If you want to recover from your workouts better, you need to have a high chronic workload. The only way to achieve this safely and effectively is through low-intensity training. It costs energy to exercise, and some forms of exercises have a higher price tag. High-intensity intervals, threshold training and high-intensity competition costs a lot of energy and cuts deep into your energy bank account (ie. how much training you can handle). If you do not allow enough time for adequate rest before your next high-intensity session, you will not be able to replenish your energy bank account, leading to limited energy funds available.
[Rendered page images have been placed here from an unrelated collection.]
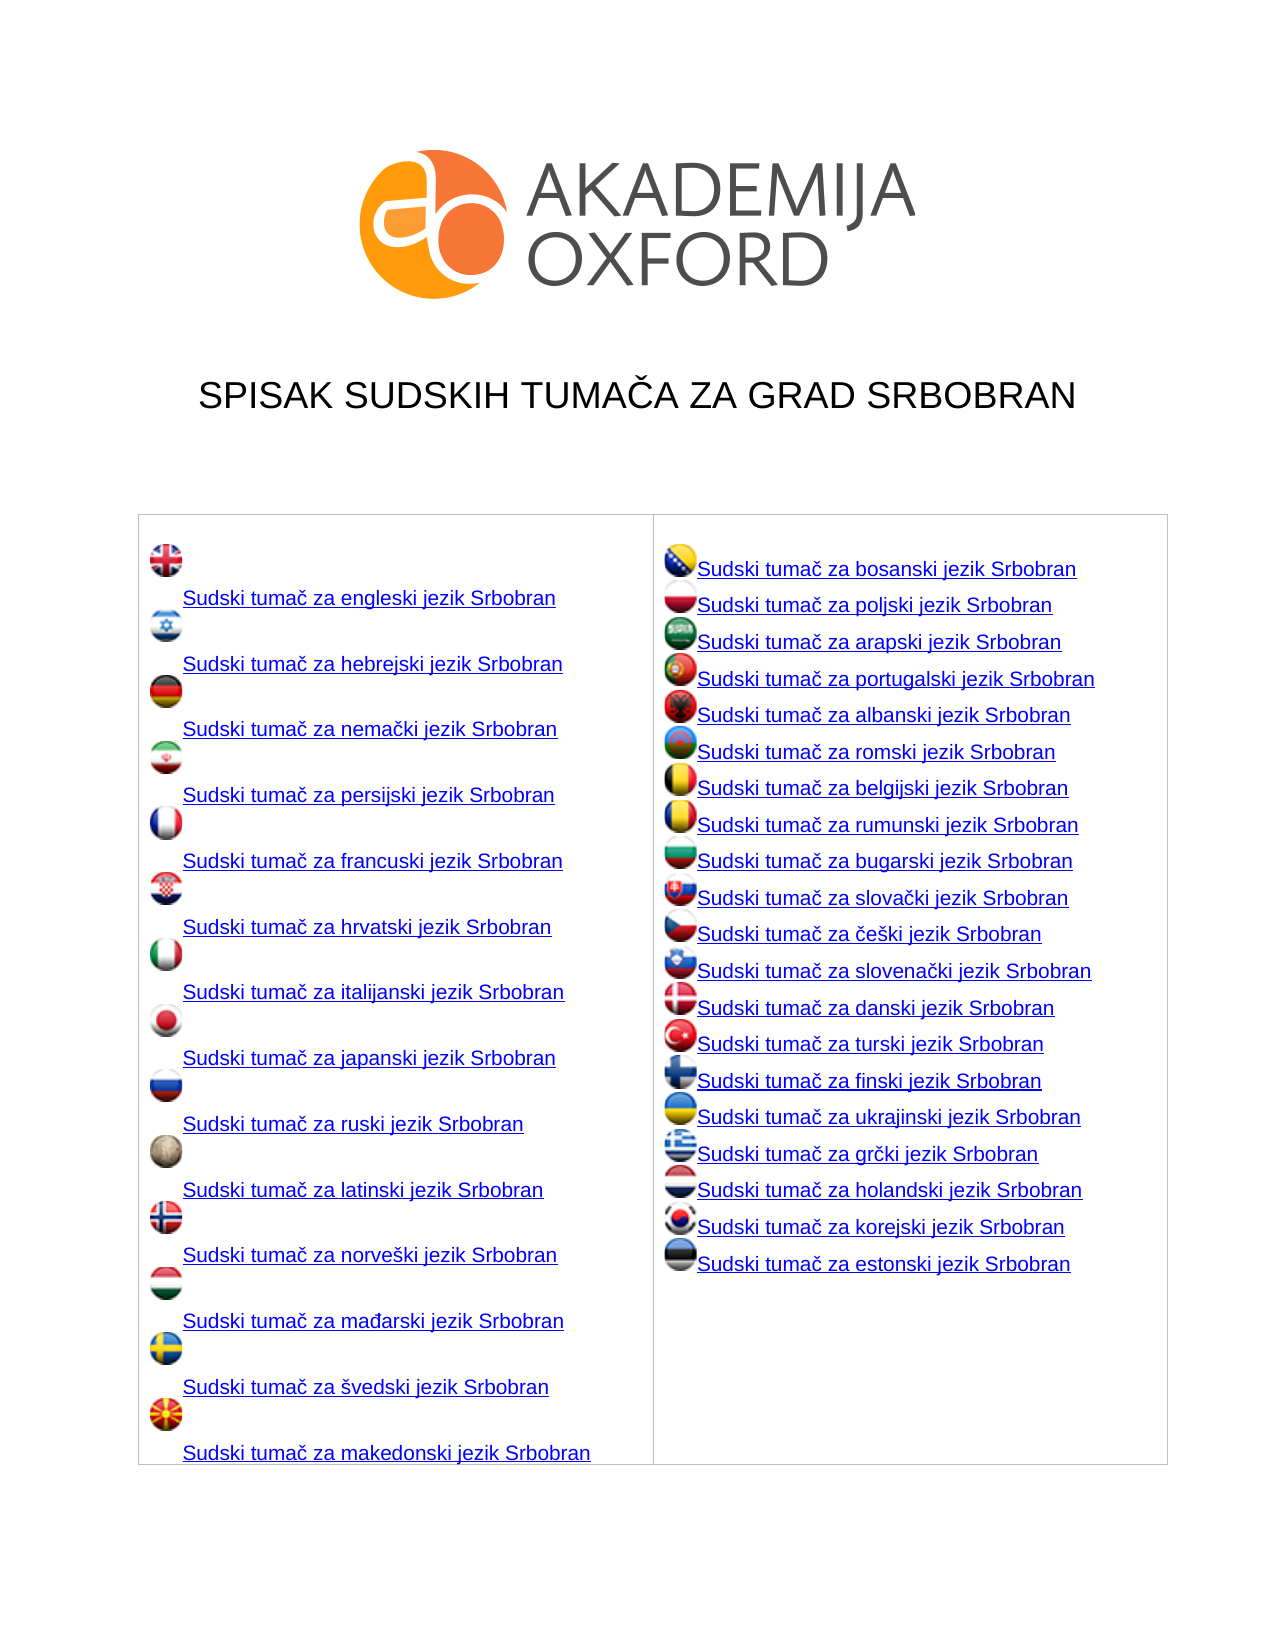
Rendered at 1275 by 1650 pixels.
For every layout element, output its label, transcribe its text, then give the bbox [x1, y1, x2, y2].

picture [664, 544, 697, 577]
picture [150, 1069, 183, 1102]
picture [664, 873, 697, 906]
picture [664, 726, 697, 759]
picture [664, 836, 697, 869]
picture [150, 1332, 183, 1365]
picture [664, 1238, 697, 1271]
picture [150, 806, 183, 840]
picture [359, 150, 916, 299]
text SPISAK SUDSKIH TUMAČA ZA GRAD SRBOBRAN [150, 323, 1125, 416]
picture [664, 653, 697, 686]
picture [664, 909, 697, 942]
picture [150, 1267, 183, 1300]
picture [150, 1398, 183, 1431]
picture [150, 1004, 183, 1037]
picture [664, 800, 697, 833]
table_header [139, 515, 653, 1464]
picture [664, 580, 697, 613]
picture [664, 1019, 697, 1052]
picture [664, 946, 697, 979]
picture [664, 1165, 697, 1198]
picture [664, 1129, 697, 1162]
picture [150, 609, 183, 642]
picture [664, 1202, 697, 1235]
picture [664, 763, 697, 796]
picture [150, 741, 183, 774]
picture [150, 675, 183, 708]
picture [664, 690, 697, 723]
picture [150, 1135, 183, 1168]
picture [150, 872, 183, 905]
picture [150, 544, 183, 577]
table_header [654, 515, 1167, 1464]
picture [664, 982, 697, 1015]
picture [664, 617, 697, 650]
picture [664, 1055, 697, 1089]
picture [150, 1201, 183, 1234]
picture [150, 938, 183, 971]
picture [664, 1092, 697, 1125]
If you continue this vicious cycle of high intensity training with insufficient rest, you will soon deplete your energy bank account toward zero, increasing your risk of over-training (decrease in performance) and overuse injury. Lucy for us, training at low intensity is not as “energy expensive”. Low intensity training (aerobic training) requires less time for recovery which means you get to train again sooner. Getting in more low-intensity training will increase your aerobic capacity, increase your chronic workload and in turn increase your recovery efficiency and replenish your energy bank account.

When we talk about inflammation as a side effect of training hard, it isn’t to say that the inflammatory response is bad. In healthy tendon under optimal loading, it is believed that an “ideal” inflammatory response occurs which maintains the balance between collagen (tissue) degradation and collagen synthesis (Wang, et al. 2006). Collagen is what makes up a tendon. If a tendon is overloaded beyond its threshold, collagen damage occurs in excess, offsetting the balance between collagen breakdown and repair which leads to reduced tendon function and strength. When excessive damage occurs, there is an increase in inflammatory mediators (hormones which make the inflammatory process happen). This is also seen when a tendon is subject to repetitive submaximal loading without appropriate unloading and recovery.

All-In-All

We can make our warm-ups more effective by taking into consideration the energy demands of the task and how we want to express force. For a cooldown, there isn’t a way to “speed up recovery”.  There is only a way to optimize the environment for your body to recover in. First and foremost, you need a high-functioning cardiovascular system which is directly related to the aerobic system. Do your aerobic work! To improve aerobic capacity, you need to train your oxidative energy system, which includes sustained low-to-moderate intensity exercise. If you want to cool down and recover better, you need to train for it.